Data: 2004-05-27 12:48:55
Temat: Re: Co ma zrobić bity facet?
Od: "Medea" <e...@p...fm>
Pokaż wszystkie nagłówki
Użytkownik "Specyjal" <s...@o...pl> napisał w wiadomości
news:c94hdq$17c$2@news.onet.pl...
> Ale tak już chyba jest, ze (niezależnie od przyczyn tego) rola 'męska'
> (ojcowska)
> to pokazywanie granic, dawanie ocen, wprowadzanie w
> świat..
> I to prawda, często też przejmują "męską"-ojcowską rolę wytyczania
> granic, wprowadzania w świat.
W dalszym ciągu się nie zgadzam. Ty piszesz o relacji rodzic-dziecko, a tu
chodzi o relację kobieta-mężczyzna (mąż-żona). W takiej relacji świadczyłoby
to o niedojrzałości emocjonalnej którejś z osób.
> Z moich obserwacji wynika, że wywoływanie cudzej agresji ma czasem na
> celu wzbudzenie uczuć do siebie.
Agresja, owszem, wzbudza uczucia, te negatywne. Nie sądzę, żeby komukolwiek
na nich zależało. Zgodzę się, że czasami agresja ma na celu ekspresję uczuć.

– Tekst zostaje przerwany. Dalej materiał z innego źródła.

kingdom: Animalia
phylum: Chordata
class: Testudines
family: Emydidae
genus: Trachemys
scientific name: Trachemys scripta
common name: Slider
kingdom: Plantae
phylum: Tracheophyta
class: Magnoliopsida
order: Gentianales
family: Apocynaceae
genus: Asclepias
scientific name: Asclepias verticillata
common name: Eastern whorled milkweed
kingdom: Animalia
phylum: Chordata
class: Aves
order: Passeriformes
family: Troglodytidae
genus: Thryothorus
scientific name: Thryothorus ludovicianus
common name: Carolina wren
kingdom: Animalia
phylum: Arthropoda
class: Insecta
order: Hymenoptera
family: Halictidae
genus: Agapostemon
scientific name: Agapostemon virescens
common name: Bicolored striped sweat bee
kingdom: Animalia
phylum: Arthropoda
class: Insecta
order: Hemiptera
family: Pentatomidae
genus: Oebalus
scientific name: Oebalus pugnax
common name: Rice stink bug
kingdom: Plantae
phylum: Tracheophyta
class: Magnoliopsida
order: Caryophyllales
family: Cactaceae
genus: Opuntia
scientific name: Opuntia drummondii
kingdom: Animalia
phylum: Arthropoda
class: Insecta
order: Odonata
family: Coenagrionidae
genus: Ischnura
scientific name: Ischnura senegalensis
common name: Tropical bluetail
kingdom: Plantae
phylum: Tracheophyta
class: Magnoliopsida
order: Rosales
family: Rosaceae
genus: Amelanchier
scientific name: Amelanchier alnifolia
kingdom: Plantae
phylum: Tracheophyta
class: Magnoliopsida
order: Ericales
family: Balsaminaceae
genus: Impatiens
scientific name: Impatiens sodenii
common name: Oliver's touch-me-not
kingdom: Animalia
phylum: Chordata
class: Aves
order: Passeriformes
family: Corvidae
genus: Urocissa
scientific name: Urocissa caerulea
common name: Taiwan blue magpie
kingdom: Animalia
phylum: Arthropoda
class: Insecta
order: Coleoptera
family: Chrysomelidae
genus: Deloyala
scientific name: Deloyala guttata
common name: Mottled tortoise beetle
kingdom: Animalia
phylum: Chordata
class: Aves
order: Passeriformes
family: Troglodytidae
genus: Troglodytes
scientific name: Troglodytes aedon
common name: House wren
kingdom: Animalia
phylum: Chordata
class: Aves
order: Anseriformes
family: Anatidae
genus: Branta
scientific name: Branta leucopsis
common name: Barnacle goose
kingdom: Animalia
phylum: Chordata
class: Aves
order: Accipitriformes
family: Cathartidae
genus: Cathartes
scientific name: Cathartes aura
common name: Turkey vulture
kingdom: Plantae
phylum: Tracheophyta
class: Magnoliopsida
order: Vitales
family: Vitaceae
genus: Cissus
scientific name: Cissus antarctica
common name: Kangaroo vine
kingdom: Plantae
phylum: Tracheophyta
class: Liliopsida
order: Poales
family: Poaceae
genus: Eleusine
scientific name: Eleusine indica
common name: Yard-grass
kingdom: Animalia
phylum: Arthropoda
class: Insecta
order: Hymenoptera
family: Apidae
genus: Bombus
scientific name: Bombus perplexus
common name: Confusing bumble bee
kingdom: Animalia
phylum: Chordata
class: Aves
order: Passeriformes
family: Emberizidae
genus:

Ktoś może pomyśleć, że jeśli u zazwyczaj spokojnej i stonowanej osoby wywoła
swoim wrzaskiem, obelgami i np. plaskaczem w twarz, czyli agresją, wybuch
gniewu, to będzie miał dowód więzi uczuciowej. IMO zbyt pogmatwany i
pokrętny sposób komunikowania się, żeby używać go w zdrowych związkach.